On the legislative front, the Duque administration will count with a majority coalition in congress led by his party, the Democratic Center (founded in 2013 by Alvaro Uribe). This governing coalition is made up of most of the traditional and center-right parties in the country. Furthermore, President-elect Duque has the political support of former Presidents Uribe, Andres Pastrana and Cesar Gaviria. However, the opposition also counts a significant and organized representation with key national figures, such as Gustavo Petro, Antanas Mockus, Jorge Robledo and Aída Avella. During its first year, Duque’s administration will have to tackle key domestic issues such as justice, tax and pension reforms as well as the implementation of the Havana peace agreement with the FARC (Revolutionary Armed Forces of Colombia).
In terms of foreign policy, President-elect Duque has had a very clear agenda. His first foreign trips were to the United States and Spain, where he met with leaders in both the business and public sectors. During Duque’s recent visit to Washington, he met with Vice-President Mike Pence; Secretary of State Mike Pompeo; Jim Carroll, head of the Office of National Drug Control Policy; National Security Adviser John Bolton; Gina Haspel, director of the CIA; and Senator Marco Rubio.

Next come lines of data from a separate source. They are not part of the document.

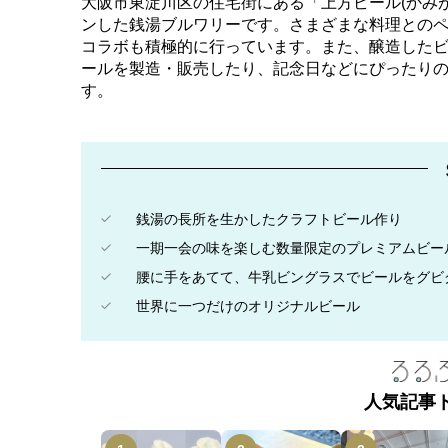
大阪市東淀川区の住宅街にある「上方ビール(かみ
ンした銭湯ブルワリーです。さまざまな料理との
コラボも積極的に行っています。また、醸造した
ールを製造・販売したり、記念日などにぴったり
す。
銭湯の長所を生かしたクラフトビール作り
一期一会の味を楽しむ数量限定のプレミアムビー
腰に手をあてて、牛乳ビングラスでビールをグビ
世界に一つだけのオリジナルビール
人気記事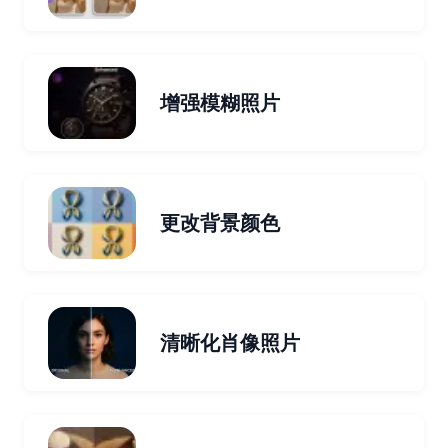
增强模糊照片
更改背景颜色
清晰化肖像照片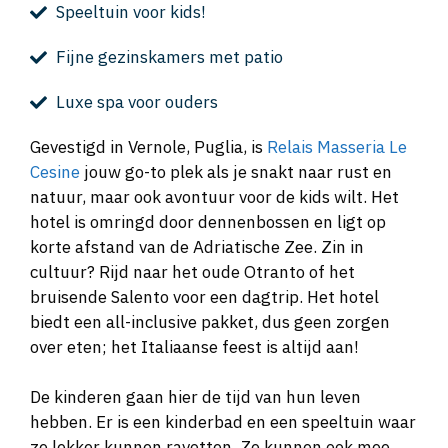
Speeltuin voor kids!
Fijne gezinskamers met patio
Luxe spa voor ouders
Gevestigd in Vernole, Puglia, is
Relais Masseria Le
Cesine
jouw go-to plek als je snakt naar rust en
natuur, maar ook avontuur voor de kids wilt. Het
hotel is omringd door dennenbossen en ligt op
korte afstand van de Adriatische Zee. Zin in
cultuur? Rijd naar het oude Otranto of het
bruisende Salento voor een dagtrip. Het hotel
biedt een all-inclusive pakket, dus geen zorgen
over eten; het Italiaanse feest is altijd aan!
De kinderen gaan hier de tijd van hun leven
hebben. Er is een kinderbad en een speeltuin waar
ze lekker kunnen ravotten. Ze kunnen ook mee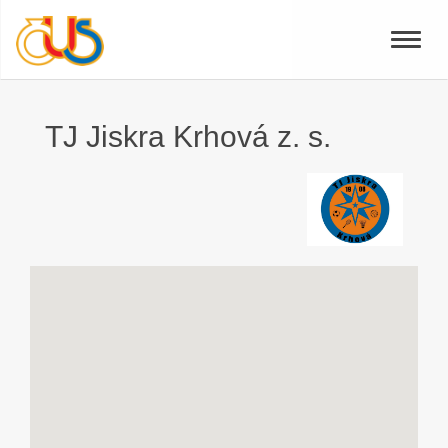
Toggle
naviga
TJ Jiskra Krhová z. s.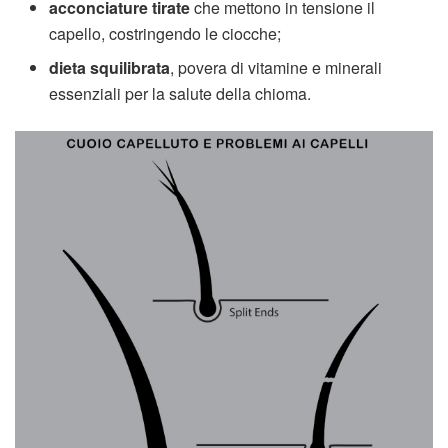
acconciature tirate
che mettono in tensione il
capello, costringendo le ciocche;
dieta squilibrata
, povera di vitamine e minerali
essenziali per la salute della chioma.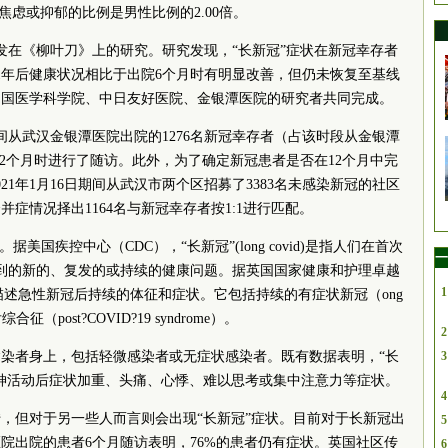
焦虑或抑郁的比例是男性比例的2.00倍。
刊发在《柳叶刀》上的研究。研究发现，“长新冠”症状在新冠幸存者
1年后健康状况相比于出院6个月时有明显改善，但仍未恢复至基线
中国医学
科学院
、中日友好医院、金银潭医院的研究者共同完成。
日期间从武汉金银潭医院出院的1276名新冠幸存者（占该时段从金银潭
12个月时进行了随访。此外，为了确定新冠患者是否在12个月中完
2021年1月16日期间从武汉市两个区招募了3383名未感染新冠的社区
症情况择出1164名与新冠幸存者按1:1进行匹配。
美国疾控中心（CDC），“长新冠”(long covid)是指人们在首次
一
到的新的、复发的或持续的健康问题。据英国国家健康和护理卓越
1
于描述急性新冠后持续的体征和症状。它包括持续的有症状新冠（ong
冠后综合征（post?COVID?19 syndrome）。
2
染者身上，包括轻微感染者或无症状感染者。既有数据表明，“长
3
神活动后症状加重、头痛、心悸、难以思考或集中注意力等症状。
4
，但对于另一些人而言则会出现“长新冠”症状。目前对于长新冠出
5
院出院的患者6个月随访表明，76%的患者仍有症状。英国社区传
6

Similarly, during a recent visit to Miami, he met with Florida’s other senator, Bill Nelson, as well as the state governor, Rick Scott. The most pressing bilateral issues between the two countries include combatting illegal trafficking, eradicating illicit crops throughout Colombia, dealing with the ongoing crisis in Venezuela, advancing hemispheric security and fostering economic ties.
On the multilateral front, Duque met with the secretary general of the Organization of American States (OAS), Luis Almagro, as well as the director of the International Monetary Fund (IMF), Christine Lagarde. During this time, Duque also announced his intention of withdrawing Colombia from the Union of South American Nations, given the organization’s failure to condemn abuses of power in countries like Venezuela. These gestures by the president-elect set a clear tone for a foreign policy that is committed to the democratic and liberal order advanced by the inter-American system promoted by the OAS. Simultaneously, Duque has also participated in multiple academic and business forums, meeting with personalities such as Barack Obama, writer Mario Vargas Llosa and businessman Florentino Pérez.
During his visit to Spain, Duque met with the King Felipe VI; former Prime Minister Jose Maria Aznar; the current prime minister, Pedro Sánchez; and Madrid’s mayor, Manuela Carmena. These meeting afforded the incoming president the opportunity to convey his intent to reinforce commercial and diplomatic relations between both countries. During these visits, Duque has been accompanied by lawyer Carlos Holmes Trujillo, who has been appointed foreign secretary. Holmes Trujillo has a respected political career, having served as a diplomat since the 1990s and standing as the vice-presidential candidate for the Democratic Center party in 2014.
It is clear that president-elect Duque’s foreign policy will center on reinforcing ties with Colombia’s traditional allies and securing international support for the administration’s agenda.